Geslachtsgemeenschap voor of na hersenbloeding van verzoekster?

Rechtbank Noord-Holland, 18 februari 2021
Op (datum x) hebben (verzoekster) en verweerder geslachtsgemeenschap. Eveneens op (datum x) heeft (verzoekster) een hersenbloeding gehad. (Verzoekster) stelt dat verweerder onrechtmatig heeft gehandeld door het hebben van geslachtsgemeenschap terwijl (verzoekster) onmachtig was en dat zij in hulpeloze toestand werd achtergelaten. De kantonrechter wijst het verzoek af: onvoldoende bewijs.
Verzoek Rechtbank
(Verzoekster) verzoekt dat de rechtbank bij beschikking:
(1) bepaalt dat (verweerder) aansprakelijk is voor het onrechtmatige handelen op (datum x);
Afwijzing verzoek. De kantonrechter is van oordeel dat de stellingen van (verzoekster), met betrekking tot wat zich op 17 januari 2020 in haar woning heeft afgespeeld, in het licht van de gemotiveerde betwisting van (verweerder), nog niet vaststaan. Partijen verschillen wezenlijk over de volgorde van de gebeurtenissen en wie daarbij op welk moment aanwezig was. Onduidelijk is bijvoorbeeld of (verweerder) nog in de woning van (verzoekster) was op het moment dat zij een hersenbloeding kreeg. (Verzoekster) draagt wel enig bewijs aan, maar daaruit volgt (zeker) niet wat zich heeft voortgedaan op (datum x) in de woning van (verzoekster). Daar dient eerst duidelijkheid over te komen; vervolgens zal de rechter toekomen aan de beoordeling van de aansprakelijkheidsvraag.

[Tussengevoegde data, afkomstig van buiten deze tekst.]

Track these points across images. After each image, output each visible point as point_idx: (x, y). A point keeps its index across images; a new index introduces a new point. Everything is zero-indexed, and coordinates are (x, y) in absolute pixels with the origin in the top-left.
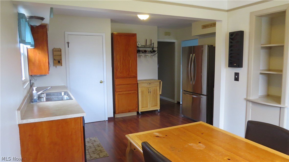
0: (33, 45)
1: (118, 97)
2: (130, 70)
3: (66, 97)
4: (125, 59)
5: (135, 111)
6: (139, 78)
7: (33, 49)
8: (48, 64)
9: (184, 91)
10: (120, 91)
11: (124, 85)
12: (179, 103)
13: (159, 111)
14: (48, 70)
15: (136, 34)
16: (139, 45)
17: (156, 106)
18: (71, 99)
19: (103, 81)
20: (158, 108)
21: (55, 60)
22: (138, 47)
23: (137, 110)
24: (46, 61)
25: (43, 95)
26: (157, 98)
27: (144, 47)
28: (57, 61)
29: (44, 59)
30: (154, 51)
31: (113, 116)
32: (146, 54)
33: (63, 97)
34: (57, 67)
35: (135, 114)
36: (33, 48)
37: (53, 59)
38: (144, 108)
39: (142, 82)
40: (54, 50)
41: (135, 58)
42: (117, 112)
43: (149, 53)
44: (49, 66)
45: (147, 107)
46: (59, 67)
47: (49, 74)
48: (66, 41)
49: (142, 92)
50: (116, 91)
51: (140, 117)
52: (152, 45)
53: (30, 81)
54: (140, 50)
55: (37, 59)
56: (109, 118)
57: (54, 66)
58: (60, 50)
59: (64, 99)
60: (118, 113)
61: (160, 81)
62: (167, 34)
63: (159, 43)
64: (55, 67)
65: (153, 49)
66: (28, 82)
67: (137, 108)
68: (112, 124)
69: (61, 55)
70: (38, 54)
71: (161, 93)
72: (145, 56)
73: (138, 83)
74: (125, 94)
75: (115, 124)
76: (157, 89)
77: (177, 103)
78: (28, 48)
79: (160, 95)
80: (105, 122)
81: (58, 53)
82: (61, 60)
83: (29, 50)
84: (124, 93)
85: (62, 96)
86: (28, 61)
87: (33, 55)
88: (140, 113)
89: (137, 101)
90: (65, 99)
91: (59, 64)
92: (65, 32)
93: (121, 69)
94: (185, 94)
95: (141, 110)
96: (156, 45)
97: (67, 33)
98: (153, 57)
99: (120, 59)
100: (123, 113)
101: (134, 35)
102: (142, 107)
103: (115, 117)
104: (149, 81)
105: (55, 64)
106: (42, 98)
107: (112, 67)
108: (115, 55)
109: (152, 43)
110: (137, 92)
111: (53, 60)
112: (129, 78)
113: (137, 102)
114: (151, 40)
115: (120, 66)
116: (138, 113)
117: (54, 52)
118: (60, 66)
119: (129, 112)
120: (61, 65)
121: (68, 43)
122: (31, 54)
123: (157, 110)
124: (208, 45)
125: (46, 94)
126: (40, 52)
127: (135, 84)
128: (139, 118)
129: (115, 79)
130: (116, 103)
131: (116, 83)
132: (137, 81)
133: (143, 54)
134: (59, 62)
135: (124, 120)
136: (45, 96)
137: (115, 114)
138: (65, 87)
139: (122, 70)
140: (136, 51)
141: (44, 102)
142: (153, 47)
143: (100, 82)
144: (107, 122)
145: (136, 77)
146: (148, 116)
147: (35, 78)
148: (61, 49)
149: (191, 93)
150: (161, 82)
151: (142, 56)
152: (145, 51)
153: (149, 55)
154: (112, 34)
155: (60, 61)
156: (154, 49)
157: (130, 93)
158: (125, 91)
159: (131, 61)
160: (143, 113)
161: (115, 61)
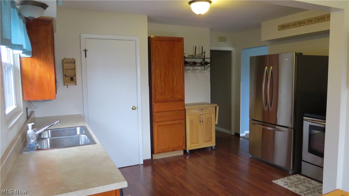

(2) (verweerder) veroordeelt in de kosten van het verzoek. Afwijzing verzoek. Volstrekt onnodig en onterecht ingediend; procedure is te voorbarig opgestart. (Verzoekster) heeft haar stellingen op geen enkele wijze met objectief bewijs onderbouwd. Een voorlopig getuigenverhoor lag meer voor de hand, nu nadere bewijslevering nodig is. Ten slotte was er ook geen begin met de onderhandelingen gemaakt.

Hele vreemde en nare zaak, waarbij (verzoekster) – althans, daar lijkt het toch echt op – met een bewijsprobleem te maken heeft.